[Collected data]
________
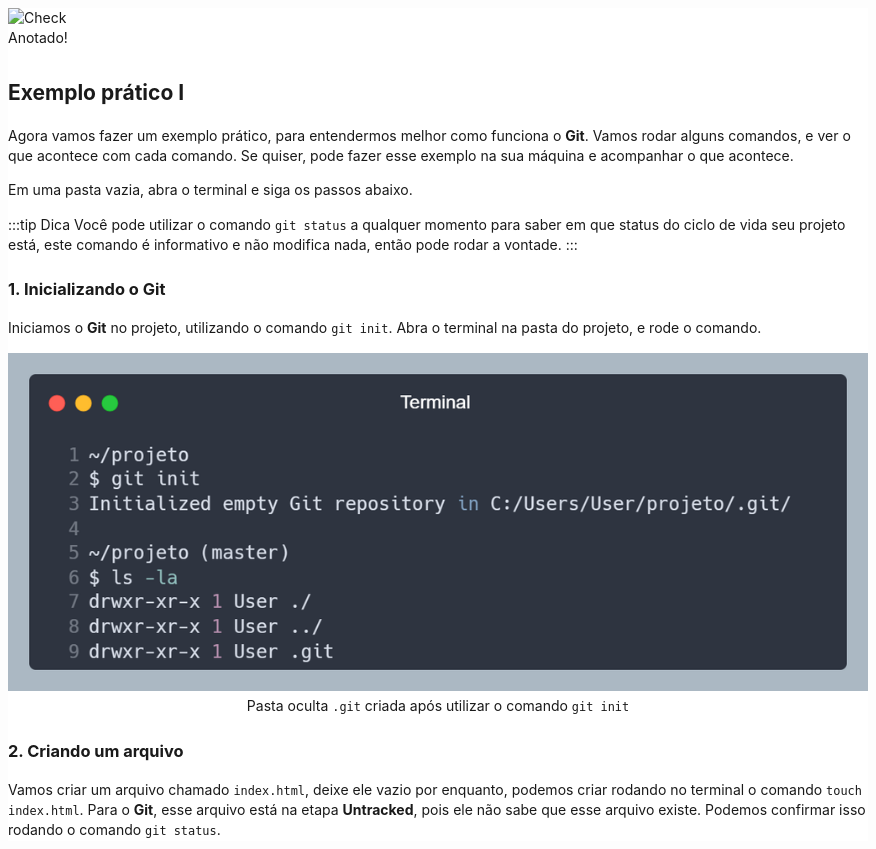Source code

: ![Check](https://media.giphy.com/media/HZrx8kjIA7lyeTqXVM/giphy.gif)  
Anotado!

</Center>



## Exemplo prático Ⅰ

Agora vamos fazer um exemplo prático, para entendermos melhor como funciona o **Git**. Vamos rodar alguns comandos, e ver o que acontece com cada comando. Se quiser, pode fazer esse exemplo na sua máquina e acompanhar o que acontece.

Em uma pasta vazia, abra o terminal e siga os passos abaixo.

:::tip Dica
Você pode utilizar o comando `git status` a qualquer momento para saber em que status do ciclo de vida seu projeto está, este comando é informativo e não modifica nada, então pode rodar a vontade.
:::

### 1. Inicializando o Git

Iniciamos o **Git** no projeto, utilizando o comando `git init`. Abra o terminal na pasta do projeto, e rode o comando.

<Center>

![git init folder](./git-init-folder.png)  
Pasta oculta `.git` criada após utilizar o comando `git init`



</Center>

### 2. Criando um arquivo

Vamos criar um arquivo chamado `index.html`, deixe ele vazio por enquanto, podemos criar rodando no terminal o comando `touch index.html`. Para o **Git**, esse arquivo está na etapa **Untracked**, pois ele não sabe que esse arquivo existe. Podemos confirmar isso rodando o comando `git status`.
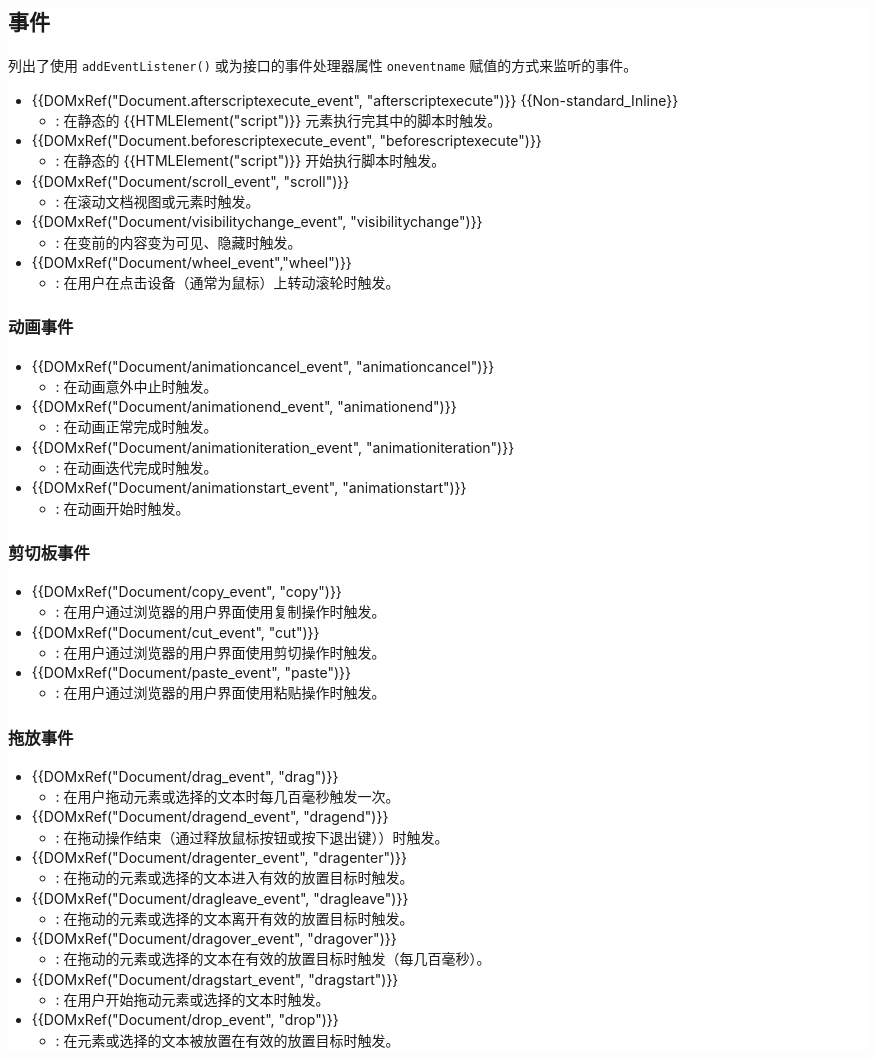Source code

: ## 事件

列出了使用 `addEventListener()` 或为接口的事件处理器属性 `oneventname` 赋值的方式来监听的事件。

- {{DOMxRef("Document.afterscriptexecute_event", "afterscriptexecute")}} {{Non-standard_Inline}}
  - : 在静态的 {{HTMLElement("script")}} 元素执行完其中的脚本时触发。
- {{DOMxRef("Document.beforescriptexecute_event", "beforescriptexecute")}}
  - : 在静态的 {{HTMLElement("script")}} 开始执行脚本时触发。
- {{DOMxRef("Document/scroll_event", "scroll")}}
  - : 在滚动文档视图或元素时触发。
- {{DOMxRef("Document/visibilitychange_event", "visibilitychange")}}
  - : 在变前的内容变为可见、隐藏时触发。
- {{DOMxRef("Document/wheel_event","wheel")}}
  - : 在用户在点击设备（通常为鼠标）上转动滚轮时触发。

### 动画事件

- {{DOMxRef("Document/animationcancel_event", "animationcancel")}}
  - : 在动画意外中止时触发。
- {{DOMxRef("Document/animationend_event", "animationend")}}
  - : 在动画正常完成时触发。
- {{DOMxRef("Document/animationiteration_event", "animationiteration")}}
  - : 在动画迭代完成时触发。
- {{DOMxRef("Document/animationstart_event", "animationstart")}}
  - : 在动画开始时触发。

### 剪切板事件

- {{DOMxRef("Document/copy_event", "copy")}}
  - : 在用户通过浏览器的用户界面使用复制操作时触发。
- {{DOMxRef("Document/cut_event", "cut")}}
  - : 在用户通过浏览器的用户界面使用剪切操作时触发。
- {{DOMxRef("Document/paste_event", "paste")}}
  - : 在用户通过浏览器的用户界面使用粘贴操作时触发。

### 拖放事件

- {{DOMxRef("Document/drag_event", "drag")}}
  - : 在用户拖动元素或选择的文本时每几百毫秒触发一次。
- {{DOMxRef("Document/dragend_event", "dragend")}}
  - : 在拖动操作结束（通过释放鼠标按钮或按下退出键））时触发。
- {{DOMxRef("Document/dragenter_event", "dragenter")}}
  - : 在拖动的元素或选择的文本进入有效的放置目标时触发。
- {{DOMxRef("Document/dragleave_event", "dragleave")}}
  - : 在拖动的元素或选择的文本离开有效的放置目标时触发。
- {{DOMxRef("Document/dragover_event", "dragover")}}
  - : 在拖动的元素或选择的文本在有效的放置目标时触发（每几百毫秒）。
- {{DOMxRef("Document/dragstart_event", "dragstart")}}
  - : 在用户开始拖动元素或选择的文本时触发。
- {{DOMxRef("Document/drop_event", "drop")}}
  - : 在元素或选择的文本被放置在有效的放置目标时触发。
________
■ What you are asked to do ■
Which of the lines above include the word "terminal"? Copy each of them.

■ Your solution ■
Em uma pasta vazia, abra o terminal e siga os passos abaixo.
Iniciamos o **Git** no projeto, utilizando o comando `git init`. Abra o terminal na pasta do projeto, e rode o comando.
Vamos criar um arquivo chamado `index.html`, deixe ele vazio por enquanto, podemos criar rodando no terminal o comando `touch index.html`. Para o **Git**, esse arquivo está na etapa **Untracked**, pois ele não sabe que esse arquivo existe. Podemos confirmar isso rodando o comando `git status`.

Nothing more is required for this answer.